> _WORK ORDER 1_
Using the filing excerpt, answer these questions:
(a) What share of the total U.S. population did the 2020 U.S. Census report for the Hispanic Latino population?
(b) What did revenues total for the nine months ended September 30, 2024?
(c) Who controls Next Communications INC.?
> _WORK ORDER 2_
Decide whether each statement agrees with the filing excerpt, and quote the words that settle it:
(a) Revenues for the nine months ended September 30, 2023 were $1,000,000.
(b) Wholesale telecommunication services decreased by $676,000.
(c) The FDIC's definition of "unbanked" covers adults without an account at a bank or other financial institution.
> _WORK ORDER 3_
According to the filing excerpt, why did sales decrease in the nine months ended September 30, 2024? Answer in one to three sentences.

> _SOURCE TEXT_
#####

The 2020 U.S. Census showed the Hispanic Latino population at over 62 million and at 18.7% of the total U.S. population. The FDIC defines the “unbanked” “as those adults without an account at a bank or other financial institution and are considered to be outside the mainstream for one reason or another. The Company believes that the Hispanic and Latino demographic generally have had more identification, credit, and former bank account issues than any other U.S. minority group leading to more difficulty in obtaining a traditional bank account.

 

19

 

RESULTS OF OPERATIONS

 

Comparison of the nine months ended September 30, 2024 to the nine months ended September 30, 2023

 

Revenue

 

The Company generates revenues through the sale and distribution of Digital products, General Purpose Reloadable Cards, wholesale telecommunication services and other related telecom services. Revenues during the nine months ended September 30, 2024, totaled $676,000 compared to $1,000,000 for the nine months ended September 30, 2023. The decrease in our sales is mainly related to the decrease in wholesale telecommunication services in the amount of $569,000 from our Bilateral Wholesale Carrier Agreement with others including Next Communications INC., a company controlled by Arik Maimon our Chairman of the Board and our CEO.

#####

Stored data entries

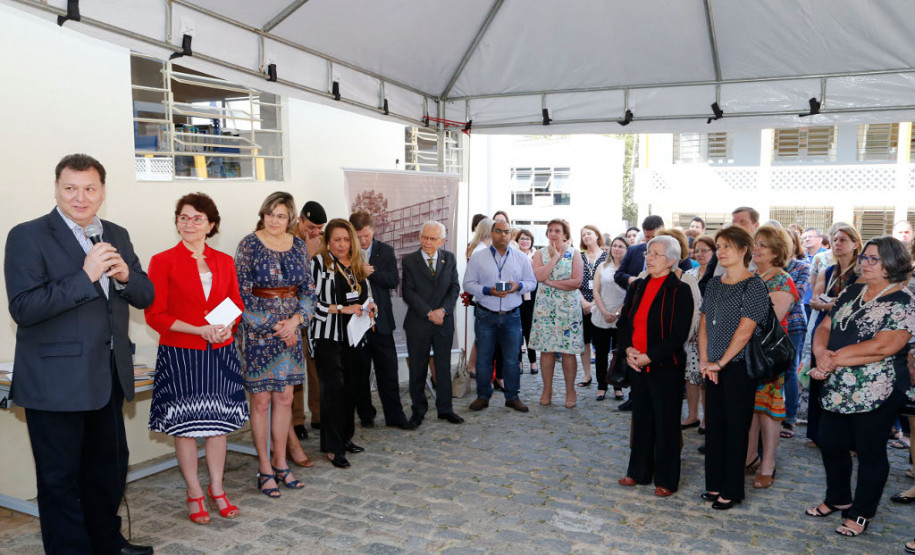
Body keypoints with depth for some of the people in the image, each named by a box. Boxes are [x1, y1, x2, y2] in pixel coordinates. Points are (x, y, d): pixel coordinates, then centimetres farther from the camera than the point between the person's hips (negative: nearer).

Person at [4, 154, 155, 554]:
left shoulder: (116, 235, 8)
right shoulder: (27, 236, -9)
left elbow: (145, 297, 8)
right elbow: (23, 308, -19)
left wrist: (124, 275, -13)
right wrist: (85, 275, -25)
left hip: (109, 378, 6)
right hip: (56, 382, -6)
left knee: (109, 468, 20)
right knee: (60, 478, 7)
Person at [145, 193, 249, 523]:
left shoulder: (224, 262, 8)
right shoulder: (163, 261, -4)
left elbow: (236, 305, 13)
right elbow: (155, 314, -7)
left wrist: (227, 328, -9)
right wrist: (199, 330, -17)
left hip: (220, 354, 3)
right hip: (180, 354, -3)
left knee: (219, 421, 9)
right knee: (185, 425, 5)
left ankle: (217, 489, 24)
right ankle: (194, 494, 20)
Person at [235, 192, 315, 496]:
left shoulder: (298, 245, 6)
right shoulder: (249, 245, -7)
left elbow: (308, 289, 9)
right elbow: (242, 294, -9)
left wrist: (295, 319, -8)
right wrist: (274, 326, -11)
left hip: (290, 331, 4)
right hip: (257, 331, -4)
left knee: (284, 398, 9)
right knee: (261, 401, 2)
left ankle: (280, 463, 22)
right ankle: (264, 469, 14)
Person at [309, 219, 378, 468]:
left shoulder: (357, 265, 14)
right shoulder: (319, 264, -5)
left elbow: (366, 296, 27)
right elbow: (311, 302, -13)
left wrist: (370, 306, 5)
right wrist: (342, 309, -16)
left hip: (354, 336, 6)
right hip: (328, 336, -6)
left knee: (352, 387, 10)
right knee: (333, 388, -7)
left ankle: (345, 437, 24)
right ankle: (332, 447, 0)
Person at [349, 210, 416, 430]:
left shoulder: (386, 251, 5)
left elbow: (394, 281, -3)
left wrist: (372, 272, -15)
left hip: (381, 319, 1)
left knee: (388, 369, 3)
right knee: (359, 371, 9)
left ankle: (394, 415, 11)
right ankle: (365, 414, 22)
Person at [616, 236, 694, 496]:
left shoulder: (680, 291, -9)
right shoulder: (637, 286, 9)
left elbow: (679, 334, -14)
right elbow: (624, 321, 10)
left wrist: (649, 357, -17)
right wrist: (628, 349, -7)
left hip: (666, 367, -5)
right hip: (637, 365, 6)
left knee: (666, 423, 5)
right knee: (641, 419, 15)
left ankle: (666, 479, 18)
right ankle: (639, 472, 29)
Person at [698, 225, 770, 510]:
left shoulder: (753, 285, -11)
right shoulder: (714, 283, 10)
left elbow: (745, 330, -17)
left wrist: (720, 363, -14)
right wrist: (704, 360, 0)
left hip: (738, 366, -7)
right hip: (713, 367, 7)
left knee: (735, 427, 3)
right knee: (713, 425, 12)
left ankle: (732, 490, 15)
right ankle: (715, 484, 25)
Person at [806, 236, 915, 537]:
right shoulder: (851, 292, 9)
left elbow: (883, 346, -23)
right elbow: (824, 327, 7)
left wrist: (835, 359, -19)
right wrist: (821, 352, -14)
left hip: (876, 394, -7)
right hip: (837, 389, 7)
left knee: (870, 451, 9)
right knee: (831, 444, 16)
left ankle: (861, 513, 26)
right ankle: (838, 499, 38)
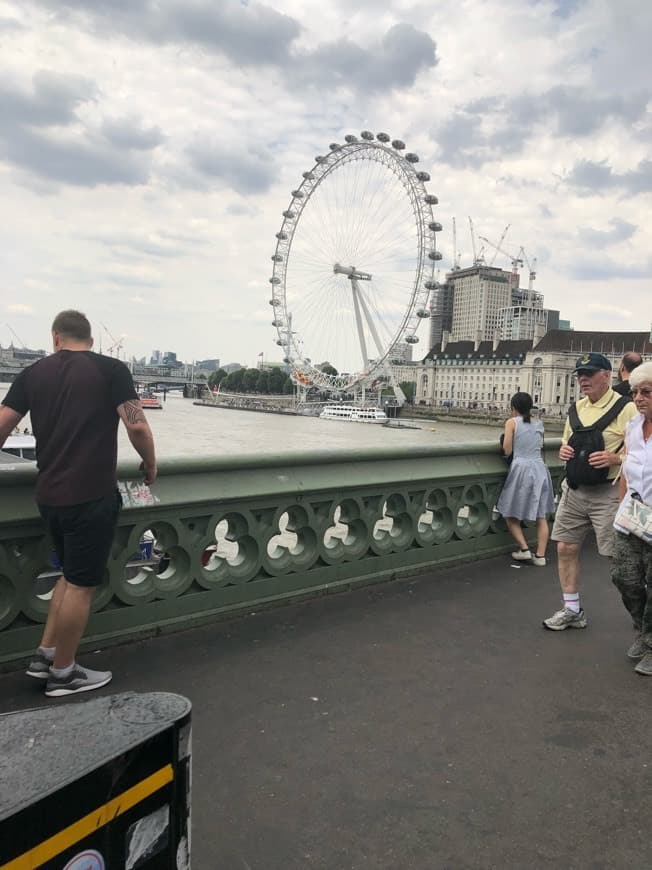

#####

> _SOLUTION 1_
(a) 18.7%
(b) $676,000
(c) Arik Maimon, the Chairman of the Board and CEO

> _SOLUTION 2_
(a) Yes: "compared to $1,000,000 for the nine months ended September 30, 2023"
(b) No: "the decrease in wholesale telecommunication services in the amount of $569,000"
(c) Yes: "as those adults without an account at a bank or other financial institution"

> _SOLUTION 3_
Sales fell mainly because wholesale telecommunication services dropped by $569,000. That drop came from the Bilateral Wholesale Carrier Agreement with others, including Next Communications INC.